In the mid-1990s, Mendelson7 began developing various optical sensors, along with improved signal detection and processing techniques, for measuring arterial oxygen saturation using reflectance pulse oximetry. His long-term goal was to investigate how reflectance pulse oximetry can be used in intrapartum applications to monitor the fetus during active labor and delivery. There is currently an intrapartum fetal pulse oximeter awaiting Food and Drug Administration approval. The device will allow the clinician to assess fetal well-being by allowing direct measurement of fetal oxygen saturation during labor and delivery. The sensor for this unit is noninvasive (to the fetus) and can be placed against the fetal cheek or temple, where it gathers real-time data. Normal uterine forces, coupled with the design of the sensor, hold it in place during labor and delivery. To date, other methods of monitoring the fetus have been invasive and technically difficult and have provided only intermittent data.

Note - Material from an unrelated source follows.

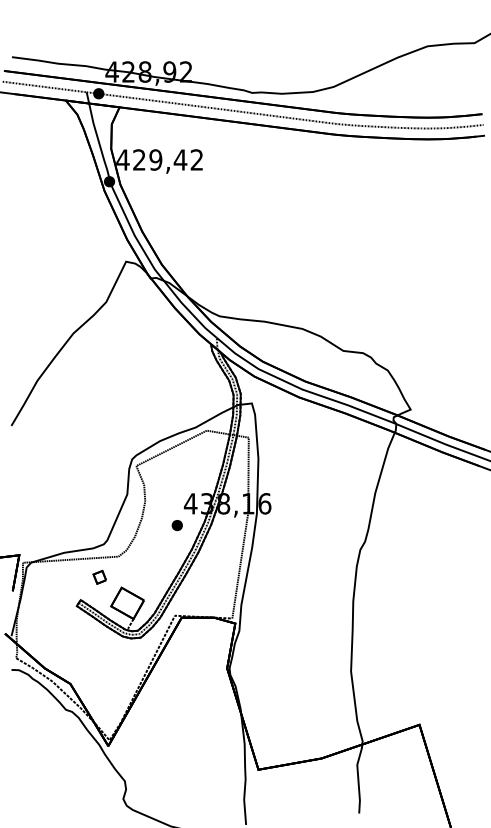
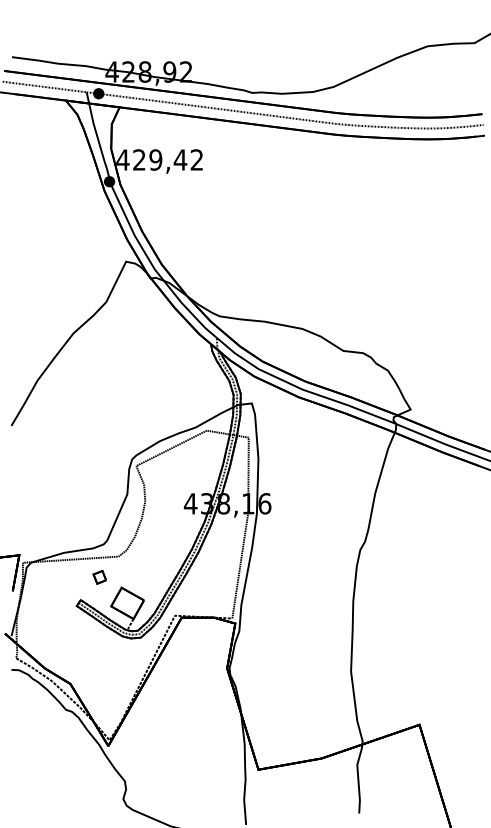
part at (176, 525): present -> none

Gennie Ridlen, RRT, CPFT, is president of the AirWise Asthma Clinic, Oklahoma City.


1. Severinghaus JW, Astrup PB. History of blood gas analysis. VI: oximetry. J Clin Monit. 1986;2:270-288.

2. Severinghaus JW, Astrup PB, Murray JF. Blood gas analysis and critical care medicine. Am J Respir Crit Care Med. 1998;4:S114-S122.

3. Hough SW. Pulse oximetry; 1997.

4. Severinghaus JW, Honda Y. History of blood gas analysis. VII: pulse oximetry.

J Clin Monit. 1987;3:135-138.

5. Madico G, Gillman RH, Jabra A, et al. The role of pulse oximetry. Its use as an indicator of severe respiratory disease in Peruvian children living at sea level. Arch Pediatr Adolesc Med. 1995;149:1259-1263.

6. Mithall A. Pulse oximetry detects autonomic neuropathy in diabetes. J Diabetes Complications. 1997;11:35-39.

7. Mendelson Y. Pulse oximetry: theory and applications for noninvasive monitoring. Clin Chem. 1992;38:1601-1607.